# After saying "no more rats," we just got two new girls!



## bclaytonsc (Jul 11, 2016)

Hello everyone!

Over the weekend my husband I welcomed two new sweet 9 week old baby girls into our family. After Minnie's passing I said no more rats but our senior girl, Rattles, really needed some new friends, and who doesn't love baby rats? We are smitten with them and so thankful we decided to open our hearts to more.

Our two new girls are named Tinsel and Pebbles. Tinsel is a russian blue agouti berkshire, and Pebbles is a black self from our breeder's silvermane line. 

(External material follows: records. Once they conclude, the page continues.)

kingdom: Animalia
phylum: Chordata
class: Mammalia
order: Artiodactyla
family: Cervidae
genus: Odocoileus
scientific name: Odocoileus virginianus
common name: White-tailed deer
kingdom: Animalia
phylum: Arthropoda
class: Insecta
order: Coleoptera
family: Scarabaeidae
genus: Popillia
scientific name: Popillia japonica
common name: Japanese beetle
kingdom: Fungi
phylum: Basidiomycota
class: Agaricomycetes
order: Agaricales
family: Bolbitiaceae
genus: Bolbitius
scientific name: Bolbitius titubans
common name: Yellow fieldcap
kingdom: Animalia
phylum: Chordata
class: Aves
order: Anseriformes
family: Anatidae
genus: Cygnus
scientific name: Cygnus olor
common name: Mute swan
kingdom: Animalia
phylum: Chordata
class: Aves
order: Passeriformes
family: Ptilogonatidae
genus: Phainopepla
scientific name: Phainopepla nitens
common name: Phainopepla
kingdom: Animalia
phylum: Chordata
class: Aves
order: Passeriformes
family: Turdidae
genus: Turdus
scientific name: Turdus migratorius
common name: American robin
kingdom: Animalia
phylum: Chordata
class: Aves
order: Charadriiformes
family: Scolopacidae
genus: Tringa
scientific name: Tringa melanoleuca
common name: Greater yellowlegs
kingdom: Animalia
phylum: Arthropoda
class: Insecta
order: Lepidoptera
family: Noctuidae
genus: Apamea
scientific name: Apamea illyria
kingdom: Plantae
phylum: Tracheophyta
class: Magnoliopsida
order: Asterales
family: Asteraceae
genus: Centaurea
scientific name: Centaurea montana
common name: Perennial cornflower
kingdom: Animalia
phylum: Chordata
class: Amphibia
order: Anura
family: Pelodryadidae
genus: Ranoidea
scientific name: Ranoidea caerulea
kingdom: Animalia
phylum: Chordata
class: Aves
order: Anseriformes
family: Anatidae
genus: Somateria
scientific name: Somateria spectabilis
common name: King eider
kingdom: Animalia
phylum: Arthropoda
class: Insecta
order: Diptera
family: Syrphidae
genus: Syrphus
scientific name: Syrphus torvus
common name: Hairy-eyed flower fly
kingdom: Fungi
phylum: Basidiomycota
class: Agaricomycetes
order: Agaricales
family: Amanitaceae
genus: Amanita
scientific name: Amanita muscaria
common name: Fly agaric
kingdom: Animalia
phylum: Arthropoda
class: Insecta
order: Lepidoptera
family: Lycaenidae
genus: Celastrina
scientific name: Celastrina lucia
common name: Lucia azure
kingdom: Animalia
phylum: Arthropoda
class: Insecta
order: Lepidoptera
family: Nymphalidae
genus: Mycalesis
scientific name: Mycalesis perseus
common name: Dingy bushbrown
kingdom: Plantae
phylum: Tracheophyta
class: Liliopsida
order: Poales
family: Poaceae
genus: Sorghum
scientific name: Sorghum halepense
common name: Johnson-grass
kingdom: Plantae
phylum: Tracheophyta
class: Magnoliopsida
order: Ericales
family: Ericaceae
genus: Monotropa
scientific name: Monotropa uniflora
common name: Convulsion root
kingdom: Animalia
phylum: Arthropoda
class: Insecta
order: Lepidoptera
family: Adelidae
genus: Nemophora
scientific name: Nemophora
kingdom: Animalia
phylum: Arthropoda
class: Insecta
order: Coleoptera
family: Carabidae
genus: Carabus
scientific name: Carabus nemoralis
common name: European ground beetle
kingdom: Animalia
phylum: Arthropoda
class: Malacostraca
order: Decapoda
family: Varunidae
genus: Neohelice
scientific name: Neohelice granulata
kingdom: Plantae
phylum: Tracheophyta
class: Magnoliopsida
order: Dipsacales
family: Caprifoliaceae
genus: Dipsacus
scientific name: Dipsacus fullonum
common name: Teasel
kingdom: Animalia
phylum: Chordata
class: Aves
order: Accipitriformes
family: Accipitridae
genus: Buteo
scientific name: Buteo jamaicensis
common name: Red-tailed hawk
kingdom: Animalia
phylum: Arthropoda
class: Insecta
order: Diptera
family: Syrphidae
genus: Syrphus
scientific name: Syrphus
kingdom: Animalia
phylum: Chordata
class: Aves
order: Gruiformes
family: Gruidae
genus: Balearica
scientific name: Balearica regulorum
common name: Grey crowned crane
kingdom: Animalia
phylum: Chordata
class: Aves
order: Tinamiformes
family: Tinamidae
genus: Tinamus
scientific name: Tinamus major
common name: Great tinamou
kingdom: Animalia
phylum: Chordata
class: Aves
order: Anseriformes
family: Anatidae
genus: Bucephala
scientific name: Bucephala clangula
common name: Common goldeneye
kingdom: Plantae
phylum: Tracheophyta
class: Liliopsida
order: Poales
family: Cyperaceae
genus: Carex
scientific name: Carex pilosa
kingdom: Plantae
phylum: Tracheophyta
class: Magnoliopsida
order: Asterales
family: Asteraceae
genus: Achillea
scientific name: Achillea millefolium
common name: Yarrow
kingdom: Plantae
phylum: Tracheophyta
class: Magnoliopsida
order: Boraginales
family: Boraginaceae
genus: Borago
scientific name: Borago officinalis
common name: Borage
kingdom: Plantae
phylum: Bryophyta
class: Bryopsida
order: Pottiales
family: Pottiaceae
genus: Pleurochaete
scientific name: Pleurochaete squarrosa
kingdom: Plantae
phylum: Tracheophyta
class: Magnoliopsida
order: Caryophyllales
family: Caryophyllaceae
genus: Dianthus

Photos below! Tinsel is the most cuddly and sweet little girl.. she fell asleep in my hands her first day home! So in love.


----------



## bclaytonsc (Jul 11, 2016)




----------



## Phoene (Dec 21, 2017)

How cute!


----------



## Synchro246 (Jun 10, 2018)

Oh my god. Too effin cute


----------



## writingonwalls (Oct 1, 2016)

Oh my goodness they are adorable!


----------



## Vampiric Conure (Aug 17, 2018)

If I keep looking at all these cute rat pix I really WILL die of cuteness overload, LOL!!


----------



## JimboJones (Jan 29, 2019)

Oh sweet Jeebus, cuteness overdose going on here. Can't wait to get some furry little ratties myself


----------